## 取り組む課題
1. 女性の不調についての文章から、次の問いに答えてください。
(a) PMSや更年期症状、自律神経失調症が非常に身近なテーマだとされているのは、何代以降の女性ですか。
(b) この記事は、誰による解説のもとで違いや特徴を紹介していますか。
(c) PMSは日本語で何と書き添えられていますか。
2. 女性の不調についての文章を、示された最後の部分の後から続けて書いてください。

## 選択した文章

★ ★ ★ ★

「なんとなく不調が続いているけれど、原因がわからない」「気分の浮き沈みや体のだるさがあっても、誰に相談すればいいのかわからない」――そんなお悩みを抱える女性は少なくありません。
とくに30代以降の女性にとって、PMS(月経前症候群)や更年期症状、そして自律神経失調症といった体と心の不調は、非常に身近なテーマです。しかし、それぞれの症状が重なり合うこともあり、「自分の不調はどれに当てはまるのか」がわかりにくいことがあります。
本記事では、医師による解説のもと、PMS・更年期・自律神経失調症の違いや、それぞれの特徴、見分けるポイントについてご紹介します。原因を正しく理解し、必要に応じて適切な医療機関を受診するきっかけになれば幸いです。
PMS(月経前症候群)とは?

★ ★ ★ ★

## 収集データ
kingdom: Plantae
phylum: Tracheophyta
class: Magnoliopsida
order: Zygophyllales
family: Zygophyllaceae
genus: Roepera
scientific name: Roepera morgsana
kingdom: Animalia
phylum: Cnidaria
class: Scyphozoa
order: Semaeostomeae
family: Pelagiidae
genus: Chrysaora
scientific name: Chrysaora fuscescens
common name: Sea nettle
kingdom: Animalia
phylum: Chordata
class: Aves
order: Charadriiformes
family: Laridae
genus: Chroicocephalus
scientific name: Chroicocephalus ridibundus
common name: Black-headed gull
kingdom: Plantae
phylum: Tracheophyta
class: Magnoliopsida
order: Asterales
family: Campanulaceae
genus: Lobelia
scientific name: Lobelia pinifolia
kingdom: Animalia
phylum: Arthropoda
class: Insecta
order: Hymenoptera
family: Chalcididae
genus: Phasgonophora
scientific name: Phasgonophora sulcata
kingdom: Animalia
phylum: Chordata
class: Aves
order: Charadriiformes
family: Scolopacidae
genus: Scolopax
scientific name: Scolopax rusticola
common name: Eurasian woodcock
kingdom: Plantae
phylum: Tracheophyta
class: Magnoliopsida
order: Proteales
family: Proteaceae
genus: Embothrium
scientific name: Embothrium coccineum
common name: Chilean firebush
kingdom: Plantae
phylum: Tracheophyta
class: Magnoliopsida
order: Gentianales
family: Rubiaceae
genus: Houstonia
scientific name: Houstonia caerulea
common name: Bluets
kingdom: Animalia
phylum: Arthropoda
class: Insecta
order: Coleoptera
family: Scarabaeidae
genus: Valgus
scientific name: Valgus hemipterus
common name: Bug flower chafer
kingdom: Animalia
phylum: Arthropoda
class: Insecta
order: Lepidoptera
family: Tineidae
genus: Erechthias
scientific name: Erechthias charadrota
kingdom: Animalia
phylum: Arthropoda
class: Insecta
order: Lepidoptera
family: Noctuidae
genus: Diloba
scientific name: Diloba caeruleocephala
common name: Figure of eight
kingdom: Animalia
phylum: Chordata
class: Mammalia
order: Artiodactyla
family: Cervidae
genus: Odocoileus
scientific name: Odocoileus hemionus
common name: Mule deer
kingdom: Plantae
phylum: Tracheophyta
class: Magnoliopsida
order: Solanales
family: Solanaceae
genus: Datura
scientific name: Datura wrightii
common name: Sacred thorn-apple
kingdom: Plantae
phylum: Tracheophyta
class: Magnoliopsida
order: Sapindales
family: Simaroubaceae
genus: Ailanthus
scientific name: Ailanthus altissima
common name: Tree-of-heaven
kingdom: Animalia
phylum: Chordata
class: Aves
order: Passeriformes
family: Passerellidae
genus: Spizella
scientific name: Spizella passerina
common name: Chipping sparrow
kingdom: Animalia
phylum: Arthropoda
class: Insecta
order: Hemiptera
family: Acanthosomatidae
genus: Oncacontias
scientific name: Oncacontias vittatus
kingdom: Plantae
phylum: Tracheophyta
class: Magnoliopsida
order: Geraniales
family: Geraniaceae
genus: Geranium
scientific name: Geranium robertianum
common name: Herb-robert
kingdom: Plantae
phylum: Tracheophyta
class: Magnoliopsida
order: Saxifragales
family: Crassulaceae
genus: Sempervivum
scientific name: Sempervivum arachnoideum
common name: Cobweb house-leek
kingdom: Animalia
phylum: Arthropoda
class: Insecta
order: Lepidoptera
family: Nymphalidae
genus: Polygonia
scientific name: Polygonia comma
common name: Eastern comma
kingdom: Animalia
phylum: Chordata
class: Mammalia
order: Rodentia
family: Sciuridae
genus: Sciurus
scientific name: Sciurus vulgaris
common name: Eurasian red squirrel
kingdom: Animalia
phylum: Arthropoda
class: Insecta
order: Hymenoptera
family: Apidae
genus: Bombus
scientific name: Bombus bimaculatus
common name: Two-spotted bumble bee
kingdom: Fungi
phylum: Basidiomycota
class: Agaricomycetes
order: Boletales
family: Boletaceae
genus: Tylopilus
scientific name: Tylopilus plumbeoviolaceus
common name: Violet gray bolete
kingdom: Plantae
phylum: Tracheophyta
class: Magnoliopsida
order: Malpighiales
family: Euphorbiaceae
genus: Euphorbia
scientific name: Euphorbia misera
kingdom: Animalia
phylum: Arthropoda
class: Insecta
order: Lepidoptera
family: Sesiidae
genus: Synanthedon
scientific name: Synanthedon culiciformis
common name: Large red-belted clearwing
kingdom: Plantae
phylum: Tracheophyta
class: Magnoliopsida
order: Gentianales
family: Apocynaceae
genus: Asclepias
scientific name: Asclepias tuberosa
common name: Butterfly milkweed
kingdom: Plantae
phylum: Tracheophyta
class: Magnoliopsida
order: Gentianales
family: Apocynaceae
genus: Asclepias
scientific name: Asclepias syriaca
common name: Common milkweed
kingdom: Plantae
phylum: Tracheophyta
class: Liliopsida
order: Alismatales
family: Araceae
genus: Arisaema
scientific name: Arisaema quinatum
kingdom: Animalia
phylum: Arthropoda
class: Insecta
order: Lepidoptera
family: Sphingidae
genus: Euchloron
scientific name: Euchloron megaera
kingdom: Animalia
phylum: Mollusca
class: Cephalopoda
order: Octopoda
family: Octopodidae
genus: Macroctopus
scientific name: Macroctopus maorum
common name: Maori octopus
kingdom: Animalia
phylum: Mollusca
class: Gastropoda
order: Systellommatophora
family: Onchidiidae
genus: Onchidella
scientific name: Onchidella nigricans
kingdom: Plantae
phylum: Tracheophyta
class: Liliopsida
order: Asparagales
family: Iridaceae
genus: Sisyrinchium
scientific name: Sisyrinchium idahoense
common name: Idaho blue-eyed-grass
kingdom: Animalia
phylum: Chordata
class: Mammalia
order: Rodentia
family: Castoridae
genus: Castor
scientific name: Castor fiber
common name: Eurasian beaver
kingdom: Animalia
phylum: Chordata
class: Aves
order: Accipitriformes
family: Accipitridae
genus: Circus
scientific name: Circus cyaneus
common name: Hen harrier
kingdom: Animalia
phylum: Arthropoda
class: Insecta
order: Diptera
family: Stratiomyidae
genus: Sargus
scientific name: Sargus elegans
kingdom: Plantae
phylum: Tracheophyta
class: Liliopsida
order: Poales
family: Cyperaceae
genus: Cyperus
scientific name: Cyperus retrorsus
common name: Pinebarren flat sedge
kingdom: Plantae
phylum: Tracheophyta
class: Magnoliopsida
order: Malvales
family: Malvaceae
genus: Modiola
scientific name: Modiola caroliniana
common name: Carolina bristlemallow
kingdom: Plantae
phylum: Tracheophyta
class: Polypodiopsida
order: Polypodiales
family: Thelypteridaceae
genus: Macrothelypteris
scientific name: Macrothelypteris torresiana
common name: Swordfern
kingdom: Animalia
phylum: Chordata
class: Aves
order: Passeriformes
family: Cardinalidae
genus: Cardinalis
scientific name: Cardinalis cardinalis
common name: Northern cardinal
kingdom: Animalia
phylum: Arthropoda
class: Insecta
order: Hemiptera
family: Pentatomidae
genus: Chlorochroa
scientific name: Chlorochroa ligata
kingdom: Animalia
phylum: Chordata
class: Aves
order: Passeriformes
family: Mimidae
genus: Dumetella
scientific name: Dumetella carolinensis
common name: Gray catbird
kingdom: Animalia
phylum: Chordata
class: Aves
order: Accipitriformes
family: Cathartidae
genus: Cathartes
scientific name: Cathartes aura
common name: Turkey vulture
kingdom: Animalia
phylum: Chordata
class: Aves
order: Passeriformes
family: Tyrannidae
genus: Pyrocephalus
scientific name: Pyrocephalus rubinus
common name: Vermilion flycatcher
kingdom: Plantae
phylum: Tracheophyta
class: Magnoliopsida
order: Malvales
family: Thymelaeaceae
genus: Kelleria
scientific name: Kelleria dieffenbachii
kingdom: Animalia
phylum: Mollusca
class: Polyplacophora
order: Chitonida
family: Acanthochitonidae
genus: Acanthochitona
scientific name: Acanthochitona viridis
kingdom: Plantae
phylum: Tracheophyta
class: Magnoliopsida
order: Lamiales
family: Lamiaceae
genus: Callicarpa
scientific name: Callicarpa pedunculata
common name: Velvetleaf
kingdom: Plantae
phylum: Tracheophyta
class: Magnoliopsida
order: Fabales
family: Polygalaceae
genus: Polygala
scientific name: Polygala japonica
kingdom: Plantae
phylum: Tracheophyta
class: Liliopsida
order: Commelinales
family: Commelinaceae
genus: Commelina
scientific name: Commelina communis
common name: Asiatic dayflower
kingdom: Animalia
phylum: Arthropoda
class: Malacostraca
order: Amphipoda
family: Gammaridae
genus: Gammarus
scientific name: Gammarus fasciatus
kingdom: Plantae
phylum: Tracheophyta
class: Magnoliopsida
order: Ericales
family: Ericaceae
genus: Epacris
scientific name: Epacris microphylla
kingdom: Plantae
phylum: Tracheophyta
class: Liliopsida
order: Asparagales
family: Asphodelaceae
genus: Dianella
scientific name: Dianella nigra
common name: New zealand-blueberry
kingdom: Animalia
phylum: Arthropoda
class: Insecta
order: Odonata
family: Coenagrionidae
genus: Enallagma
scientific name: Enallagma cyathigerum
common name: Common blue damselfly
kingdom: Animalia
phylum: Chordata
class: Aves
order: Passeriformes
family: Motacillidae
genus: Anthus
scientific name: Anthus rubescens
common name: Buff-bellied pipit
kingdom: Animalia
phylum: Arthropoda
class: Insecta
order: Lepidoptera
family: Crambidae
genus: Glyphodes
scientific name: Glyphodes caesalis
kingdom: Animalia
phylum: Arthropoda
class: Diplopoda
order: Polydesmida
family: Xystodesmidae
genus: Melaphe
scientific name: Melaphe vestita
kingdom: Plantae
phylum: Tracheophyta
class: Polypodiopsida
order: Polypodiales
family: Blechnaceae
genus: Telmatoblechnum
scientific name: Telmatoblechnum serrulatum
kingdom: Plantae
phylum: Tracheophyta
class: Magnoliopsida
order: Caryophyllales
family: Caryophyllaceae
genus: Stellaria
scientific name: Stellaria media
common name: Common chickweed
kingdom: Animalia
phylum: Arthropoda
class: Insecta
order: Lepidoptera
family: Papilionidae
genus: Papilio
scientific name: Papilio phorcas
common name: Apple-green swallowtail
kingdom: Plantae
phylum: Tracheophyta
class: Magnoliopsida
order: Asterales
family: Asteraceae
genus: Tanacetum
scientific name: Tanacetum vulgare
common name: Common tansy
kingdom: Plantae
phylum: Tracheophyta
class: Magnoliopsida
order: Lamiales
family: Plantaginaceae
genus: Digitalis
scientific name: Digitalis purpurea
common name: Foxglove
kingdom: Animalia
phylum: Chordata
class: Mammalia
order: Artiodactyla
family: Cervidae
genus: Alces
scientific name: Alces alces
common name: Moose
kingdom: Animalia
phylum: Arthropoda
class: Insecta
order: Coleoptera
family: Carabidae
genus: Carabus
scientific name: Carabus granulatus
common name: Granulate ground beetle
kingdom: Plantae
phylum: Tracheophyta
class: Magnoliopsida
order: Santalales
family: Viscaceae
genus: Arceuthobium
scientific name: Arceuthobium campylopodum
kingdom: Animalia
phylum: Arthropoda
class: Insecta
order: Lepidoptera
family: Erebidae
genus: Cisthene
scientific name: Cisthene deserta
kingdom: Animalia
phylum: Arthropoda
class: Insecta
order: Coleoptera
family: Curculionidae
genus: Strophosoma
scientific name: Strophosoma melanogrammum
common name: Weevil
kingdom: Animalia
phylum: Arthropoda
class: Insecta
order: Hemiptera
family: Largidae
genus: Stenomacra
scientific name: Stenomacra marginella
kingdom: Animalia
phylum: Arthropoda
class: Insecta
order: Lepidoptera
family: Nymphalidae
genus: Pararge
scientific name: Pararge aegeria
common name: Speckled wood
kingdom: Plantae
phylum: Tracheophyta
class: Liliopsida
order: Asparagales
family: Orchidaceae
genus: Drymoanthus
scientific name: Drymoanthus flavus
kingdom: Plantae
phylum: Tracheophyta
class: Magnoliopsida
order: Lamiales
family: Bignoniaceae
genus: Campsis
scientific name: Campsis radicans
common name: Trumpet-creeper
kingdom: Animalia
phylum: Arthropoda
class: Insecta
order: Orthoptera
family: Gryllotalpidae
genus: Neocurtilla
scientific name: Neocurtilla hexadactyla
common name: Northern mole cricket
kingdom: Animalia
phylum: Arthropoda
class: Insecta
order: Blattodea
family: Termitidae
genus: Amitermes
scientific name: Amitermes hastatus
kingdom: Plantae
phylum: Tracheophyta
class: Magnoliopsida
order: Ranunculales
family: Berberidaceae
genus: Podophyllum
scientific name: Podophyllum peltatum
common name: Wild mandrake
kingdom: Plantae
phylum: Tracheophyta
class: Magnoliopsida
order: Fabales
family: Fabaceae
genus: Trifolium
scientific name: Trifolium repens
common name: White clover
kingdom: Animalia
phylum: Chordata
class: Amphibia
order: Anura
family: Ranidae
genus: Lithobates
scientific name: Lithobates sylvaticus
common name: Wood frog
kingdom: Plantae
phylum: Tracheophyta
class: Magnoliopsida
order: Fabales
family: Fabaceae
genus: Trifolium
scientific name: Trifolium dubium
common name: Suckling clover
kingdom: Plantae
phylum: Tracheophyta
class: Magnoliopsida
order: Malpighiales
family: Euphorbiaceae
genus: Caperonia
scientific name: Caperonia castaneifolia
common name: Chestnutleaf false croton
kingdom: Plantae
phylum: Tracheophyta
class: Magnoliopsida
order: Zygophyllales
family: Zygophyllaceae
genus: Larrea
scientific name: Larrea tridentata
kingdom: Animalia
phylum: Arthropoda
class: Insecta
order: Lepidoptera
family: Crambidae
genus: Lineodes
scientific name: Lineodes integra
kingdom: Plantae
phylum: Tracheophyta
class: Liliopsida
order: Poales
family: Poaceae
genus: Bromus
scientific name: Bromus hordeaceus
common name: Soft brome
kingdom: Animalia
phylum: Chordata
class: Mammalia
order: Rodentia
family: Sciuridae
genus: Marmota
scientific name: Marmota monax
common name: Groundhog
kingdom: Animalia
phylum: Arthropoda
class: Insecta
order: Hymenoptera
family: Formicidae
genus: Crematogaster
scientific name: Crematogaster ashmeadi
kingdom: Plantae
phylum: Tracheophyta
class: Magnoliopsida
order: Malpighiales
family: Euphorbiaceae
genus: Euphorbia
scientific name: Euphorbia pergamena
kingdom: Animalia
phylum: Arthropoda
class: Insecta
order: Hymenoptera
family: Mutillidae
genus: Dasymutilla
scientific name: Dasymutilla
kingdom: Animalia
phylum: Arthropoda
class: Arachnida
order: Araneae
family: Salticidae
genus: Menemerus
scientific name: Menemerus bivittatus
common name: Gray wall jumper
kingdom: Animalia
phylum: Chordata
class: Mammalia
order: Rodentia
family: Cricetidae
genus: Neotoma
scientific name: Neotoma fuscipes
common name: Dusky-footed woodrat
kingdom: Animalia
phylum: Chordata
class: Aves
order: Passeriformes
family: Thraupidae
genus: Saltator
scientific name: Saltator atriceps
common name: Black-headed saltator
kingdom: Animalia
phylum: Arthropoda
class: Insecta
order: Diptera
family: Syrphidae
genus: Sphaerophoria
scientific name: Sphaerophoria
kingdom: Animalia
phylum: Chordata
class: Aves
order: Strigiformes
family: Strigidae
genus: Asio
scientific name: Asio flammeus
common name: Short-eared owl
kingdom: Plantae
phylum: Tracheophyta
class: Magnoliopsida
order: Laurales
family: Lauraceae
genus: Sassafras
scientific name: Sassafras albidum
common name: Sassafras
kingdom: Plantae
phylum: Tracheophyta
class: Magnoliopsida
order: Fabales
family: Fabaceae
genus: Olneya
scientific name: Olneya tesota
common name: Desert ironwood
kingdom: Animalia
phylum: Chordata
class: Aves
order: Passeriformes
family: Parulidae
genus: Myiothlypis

★ ★ ★ ★

## 解答一覧
1.
(a) 30代以降の女性です。
(b) 医師です。
(c) 月経前症候群です。

2.
PMSの主な症状
PMSは、月経前の3〜10日間に現れる心身の不調を指し、月経が始まると軽くなる、または消失するのが特徴です。症状には以下のようなものがあります:
- イライラや怒りっぽさ
- 気分の落ち込み、涙もろさ
- 頭痛、腹痛、乳房の張り
- 疲労感や眠気
- 食欲の変化(過食、甘いものが食べたくなる など)
PMSの症状は20代後半から30代にかけて強くなる傾向がありますが、個人差が大きく、症状の出方や重さも人それぞれです。

PMSの原因
PMSは、排卵後に分泌される女性ホルモン(黄体ホルモン=プロゲステロン)と、脳内神経伝達物質のバランス変化が関係していると考えられています。とくにセロトニンという神経伝達物質の働きが低下すると、気分の不安定さやイライラなどの症状が出やすくなります。
更年期とは?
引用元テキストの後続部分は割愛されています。